## Kutipan Bacaan
Beberapa bulan kemudian, sang perempuan mendengar kabar gurunya berpacaran dengan temannya. Ia menyadari bahwa hubungan tersebut sudah terjalin saat temannya masih berstatus siswa. Di tempat barunya, sang guru kembali menjalin asmara dengan seorang siswa. Ia tidak menghubungi lagi sang guru sejak mengetahui hal tersebut.
Dua tahun kemudian, sang guru kembali menghubunginya lewat Instagram. Ia berusaha memulai obrolan tentang kesibukannya dan orang-orang di tempat kerjanya. Dalam percakapan, sang guru mengatakan bahwa siswa perempuan itu sebenarnya kandidat utama untuk menjadi kekasihnya semasa sekolah. Meski saat itu ia berpacaran dengan siswa lain, ia tetap mengekspresikan rasa sukanya kepada siswa perempuan itu. Alasan ia tidak melanjutkan niatnya adalah rasa frustrasi kepada sang perempuan yang memiliki keluarga yang kaku soal jam malam dan sang perempuan dianggap lebih religius.

## Bahan Tugas
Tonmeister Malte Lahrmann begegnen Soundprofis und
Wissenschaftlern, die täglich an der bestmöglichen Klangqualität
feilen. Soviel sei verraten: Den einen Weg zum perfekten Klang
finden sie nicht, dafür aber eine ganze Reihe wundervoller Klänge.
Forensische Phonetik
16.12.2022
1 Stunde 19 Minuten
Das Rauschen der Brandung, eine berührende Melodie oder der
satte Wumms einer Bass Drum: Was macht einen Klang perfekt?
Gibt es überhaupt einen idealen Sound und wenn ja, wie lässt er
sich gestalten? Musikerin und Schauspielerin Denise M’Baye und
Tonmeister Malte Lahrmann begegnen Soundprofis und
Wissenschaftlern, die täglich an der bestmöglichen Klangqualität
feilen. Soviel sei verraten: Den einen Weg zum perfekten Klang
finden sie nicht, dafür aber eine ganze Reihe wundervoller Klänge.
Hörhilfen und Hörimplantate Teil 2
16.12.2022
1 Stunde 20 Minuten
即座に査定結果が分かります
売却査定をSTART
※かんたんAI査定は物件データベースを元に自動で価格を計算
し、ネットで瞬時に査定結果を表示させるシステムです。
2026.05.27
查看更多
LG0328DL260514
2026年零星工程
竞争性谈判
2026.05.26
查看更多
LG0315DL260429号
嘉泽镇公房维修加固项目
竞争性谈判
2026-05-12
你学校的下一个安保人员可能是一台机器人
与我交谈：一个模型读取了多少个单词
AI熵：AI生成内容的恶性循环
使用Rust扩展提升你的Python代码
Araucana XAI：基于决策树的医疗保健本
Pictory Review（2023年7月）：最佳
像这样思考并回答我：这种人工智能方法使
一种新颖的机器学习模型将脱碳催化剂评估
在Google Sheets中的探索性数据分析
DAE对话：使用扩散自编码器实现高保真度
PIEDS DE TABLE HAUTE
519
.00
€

## Uji Pemahaman
**1.** Kutip ulang seluruh kutipan bacaan tentang sang guru dan siswa perempuannya tanpa mengubah satu kata pun.
**2.** Susunlah sebagai daftar bernomor semua yang ada di entri, mulai dari awal entri turun sampai baris yang memuat "satte Wumms einer", kedua ujungnya ikut dihitung. Jangan sertakan baris kosong.

## Jawaban Bernomor
**1.**
Beberapa bulan kemudian, sang perempuan mendengar kabar gurunya berpacaran dengan temannya. Ia menyadari bahwa hubungan tersebut sudah terjalin saat temannya masih berstatus siswa. Di tempat barunya, sang guru kembali menjalin asmara dengan seorang siswa. Ia tidak menghubungi lagi sang guru sejak mengetahui hal tersebut.
Dua tahun kemudian, sang guru kembali menghubunginya lewat Instagram. Ia berusaha memulai obrolan tentang kesibukannya dan orang-orang di tempat kerjanya. Dalam percakapan, sang guru mengatakan bahwa siswa perempuan itu sebenarnya kandidat utama untuk menjadi kekasihnya semasa sekolah. Meski saat itu ia berpacaran dengan siswa lain, ia tetap mengekspresikan rasa sukanya kepada siswa perempuan itu. Alasan ia tidak melanjutkan niatnya adalah rasa frustrasi kepada sang perempuan yang memiliki keluarga yang kaku soal jam malam dan sang perempuan dianggap lebih religius.

**2.**
1. Tonmeister Malte Lahrmann begegnen Soundprofis und
2. Wissenschaftlern, die täglich an der bestmöglichen Klangqualität
3. feilen. Soviel sei verraten: Den einen Weg zum perfekten Klang
4. finden sie nicht, dafür aber eine ganze Reihe wundervoller Klänge.
5. Forensische Phonetik
6. 16.12.2022
7. 1 Stunde 19 Minuten
8. Das Rauschen der Brandung, eine berührende Melodie oder der
9. satte Wumms einer Bass Drum: Was macht einen Klang perfekt?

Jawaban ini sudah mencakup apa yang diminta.